Excerpted passage
—————

Hello all, this is my story, and I wish to find some help in my situation.
Me and my spouse discovered polyamory some months ago in November. We had just come back from a trip, during which we had met again a friend to whom I had a crush on previously. I thought I had overcome the crush, but it came back as soon as I saw him again. We came back from the trip, and I started seriously wondering what is wrong with me, why can't I just love one person at a time and stick with that. So I found polyamory on internet, and thought that this is the answer to who I am, and why I'm keep feeling this way over and over again in all my relationships. I told my husband about it, and he understood very well. He said he himself is probably the same, and that if I want to, we can also live polyamorously. I was very surprised, but very happy. I thought this is the answer to all my love problems: that I was never able to keep loving just one person.
So when about a month had passed, I decided to tell the guy I had a crush on about polyamory, and about that I have a crush on him. It went surprisingly well: he decided to think about it, and we ended up talking for hours online almost every other evening. After some weeks, we decided I should come over and stay with him for a week, so we'd see how it goes. I did, in February, after about 2 months (he lives in another country). That week was fantastic. We laughed together, made love together and basicly just were very close to each other for the entire week. It made me fall in love with him, and it seemed he also felt much closer to me than ever before. Later on he has said it was the best week of his life.

—————

Stated task 1
Reproduce the polyamory post between "Me and my spouse" and "just one person.", inclusive.
Stated task 2
Write the next part of the polyamory post, picking up after its final sentence.

Given material
—————

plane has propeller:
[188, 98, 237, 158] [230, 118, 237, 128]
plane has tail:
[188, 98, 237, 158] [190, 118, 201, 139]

—————

Exercise response 1
Me and my spouse discovered polyamory some months ago in November. We had just come back from a trip, during which we had met again a friend to whom I had a crush on previously. I thought I had overcome the crush, but it came back as soon as I saw him again. We came back from the trip, and I started seriously wondering what is wrong with me, why can't I just love one person at a time and stick with that. So I found polyamory on internet, and thought that this is the answer to who I am, and why I'm keep feeling this way over and over again in all my relationships. I told my husband about it, and he understood very well. He said he himself is probably the same, and that if I want to, we can also live polyamorously. I was very surprised, but very happy. I thought this is the answer to all my love problems: that I was never able to keep loving just one person.

Exercise response 2
When I came back home, things seemed to get only better and better. He wanted to send me messages every day, and seemed very much in love whenever I talked to him. On one sunday night he then sent me a message, that he loves me. He had been to a party, saw a girl who was interested in him, and had realized that I'm so much better than anyone else. Nothing seemed to be wrong.
And then, one week later, he sent me a message: "We need to talk." Something was wrong. In the previous night, he had met this same girl again in a party. They had kissed all night. I said that's ok, as he knew, I'd be ok with that. But he wasn't ok with that. He said meeting this girl, no matter if he likes her better or not, had made him realize he doesn't want polyamory. He's not ok with the setting of me having another man, and he never will be. He said he always had this feeling from the start, it was just that he had been suppressing it. And done it very well so, since I had no idea there was something wrong. Every time I had asked what he thought about polyamory, he had said he's ok with it and not jealous, and that if he first had some jealousy it was going less all the time. So I thought things had been going towards the better, not the worse. He said he needed to think whether he wants to continue with me or not. And hinted with some words, that he actually has done his decision already. I was shocked and cried all day. The next day we talked on phone, and he broke up with me saying he can't do it. I tried to find out why he now all the sudden thinks the polyamoric setting isn't ok for him, but he couldn't explain it, and hasn't been able to do it later either in the few days that have passed after that. He can't explain his feelings. Also he believes in "the right one", and suddenly now knows that he wants to be the only one for me and myself to be the only one for him.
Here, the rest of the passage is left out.